### [Written problem a]
Tally the lines of the records that contain the string "bahan", treating uppercase and lowercase as different, and reply with the number alone.

### [Supplied text]
— Begin —

Increased greenhouse warming is likely to result in both increases and decreases in precipitation in different areas. Increased drought would bring about reduced yields in general and a greater likelihood of complete crop failure, particularly in areas of the world that are currently vulnerable to environmental changes and where water is already limited for agriculture, such as in the semiarid areas of Africa bordering the Sahara Desert.
Several factors could limit loss in agricultural productivity due to climate change. One is mitigation by the direct physiological effects of increased CO2 on plants. If CO2 were increasing without any change in climate, agricultural productivity worldwide would likely increase. Experiments indicate that some plants grown in atmospheres enriched in CO2 show increased rates of photosynthesis and of net photosynthesis (total photosynthesis minus respiration). They tend to use water more efficiently and thus require less. These plants (the so-called C3 class), include wheat, rice, and soybeans. Other crops, such as corn and sorghum (in the C4 group), do not benefit from increased concentrations. If CO2 increases, these species - which are particularly important in developing countries - may even be at a competitive disadvantage compared to weeds belonging to the C3 group.
Another factor is technological adaptations to environmental changes. Agriculture is an ecosystem managed by humans. Possible adaptations to climate change include increasing (or decreasing) irrigation, changing crop type to one more adapted to the new climate, breeding hybrids of the original crop that can better cope with the new climate (e. g., breeding for drought tolerance), and adjusting fertilizer, herbicide, and pesticide use. While many adaptations are possible, their success is difficult to determine, because the ultimate value of agricultural crops or changes in productivity can only be determined when considering the interactions of global economies. For example, let us say that with climate change, sorghum grows better in the central Great Plains because it is more drought tolerant than wheat. Farmers may be able to switch crops, but the profitability depends on the demand for sorghum in domestic and international markets.
In recent years, climate change assessments of agriculture have become sophisticated enough to analyze the impact of climate change on agriculture, direct physiological effects, possible technological adaptations, and changes in the global economy. Such "integrated assessments" make numerous assumptions about the future, above and beyond how the climate may change. These studies are highly complex and rife with uncertainties. It seems that on a global basis developed countries may be able to adapt fairly well to climate change, but there is concern that some developing countries could suffer serious economic and human hardships.

— End —

### [Written problem b]
Name every crop mentioned in the text on climate change and agriculture.

### [Extracted records]
— Begin —

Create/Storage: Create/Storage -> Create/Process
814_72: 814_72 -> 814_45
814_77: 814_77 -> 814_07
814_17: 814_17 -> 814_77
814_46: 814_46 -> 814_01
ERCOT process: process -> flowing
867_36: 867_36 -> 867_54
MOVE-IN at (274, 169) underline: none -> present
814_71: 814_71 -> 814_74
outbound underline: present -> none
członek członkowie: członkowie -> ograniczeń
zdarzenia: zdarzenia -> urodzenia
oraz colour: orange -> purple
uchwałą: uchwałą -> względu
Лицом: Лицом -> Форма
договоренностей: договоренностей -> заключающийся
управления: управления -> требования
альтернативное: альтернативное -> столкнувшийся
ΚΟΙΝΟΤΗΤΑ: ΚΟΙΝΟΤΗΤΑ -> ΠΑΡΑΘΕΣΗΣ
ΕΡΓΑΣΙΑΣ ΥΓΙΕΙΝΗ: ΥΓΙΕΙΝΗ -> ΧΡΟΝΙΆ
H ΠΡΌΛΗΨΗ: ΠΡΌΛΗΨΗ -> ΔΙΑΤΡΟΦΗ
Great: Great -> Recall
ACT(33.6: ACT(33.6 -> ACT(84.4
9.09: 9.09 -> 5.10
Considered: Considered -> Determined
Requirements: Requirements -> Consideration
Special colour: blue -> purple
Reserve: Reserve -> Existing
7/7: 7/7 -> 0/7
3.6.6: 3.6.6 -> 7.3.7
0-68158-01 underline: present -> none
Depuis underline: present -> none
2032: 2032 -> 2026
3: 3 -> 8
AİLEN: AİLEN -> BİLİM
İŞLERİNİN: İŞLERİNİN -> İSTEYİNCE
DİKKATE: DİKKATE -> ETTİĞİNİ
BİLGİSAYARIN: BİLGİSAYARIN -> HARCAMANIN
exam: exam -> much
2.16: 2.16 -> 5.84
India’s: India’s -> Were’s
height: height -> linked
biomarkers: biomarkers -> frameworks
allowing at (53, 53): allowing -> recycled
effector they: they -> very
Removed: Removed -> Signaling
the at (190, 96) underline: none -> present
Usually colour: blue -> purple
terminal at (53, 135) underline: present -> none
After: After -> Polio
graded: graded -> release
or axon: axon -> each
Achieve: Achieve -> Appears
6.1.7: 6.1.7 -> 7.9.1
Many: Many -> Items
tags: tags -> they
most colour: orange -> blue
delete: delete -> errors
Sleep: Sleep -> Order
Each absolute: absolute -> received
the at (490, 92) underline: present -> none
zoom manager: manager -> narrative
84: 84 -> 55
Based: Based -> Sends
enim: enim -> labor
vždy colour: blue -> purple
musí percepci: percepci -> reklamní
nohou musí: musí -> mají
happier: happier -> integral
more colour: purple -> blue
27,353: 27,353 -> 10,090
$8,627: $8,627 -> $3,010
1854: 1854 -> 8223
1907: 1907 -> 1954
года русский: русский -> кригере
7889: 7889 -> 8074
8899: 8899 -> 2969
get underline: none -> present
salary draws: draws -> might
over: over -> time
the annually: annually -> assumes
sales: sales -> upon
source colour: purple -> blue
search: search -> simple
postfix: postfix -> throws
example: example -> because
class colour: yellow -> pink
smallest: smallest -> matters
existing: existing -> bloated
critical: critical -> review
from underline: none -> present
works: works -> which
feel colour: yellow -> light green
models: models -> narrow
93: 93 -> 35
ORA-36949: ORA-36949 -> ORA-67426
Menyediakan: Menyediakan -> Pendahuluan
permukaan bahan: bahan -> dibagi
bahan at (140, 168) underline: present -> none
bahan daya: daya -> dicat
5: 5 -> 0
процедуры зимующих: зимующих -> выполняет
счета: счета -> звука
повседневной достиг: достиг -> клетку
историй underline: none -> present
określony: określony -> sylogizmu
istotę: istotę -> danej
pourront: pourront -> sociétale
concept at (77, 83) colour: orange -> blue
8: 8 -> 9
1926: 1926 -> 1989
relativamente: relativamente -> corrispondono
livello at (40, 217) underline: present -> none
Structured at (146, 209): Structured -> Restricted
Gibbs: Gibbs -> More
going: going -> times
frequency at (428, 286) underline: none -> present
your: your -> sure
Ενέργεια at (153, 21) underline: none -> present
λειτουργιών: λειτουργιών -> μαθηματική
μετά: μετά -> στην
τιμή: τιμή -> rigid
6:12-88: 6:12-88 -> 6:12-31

— End —

### [Task output a]
3

### [Task output b]
Wheat, rice, soybeans, corn, sorghum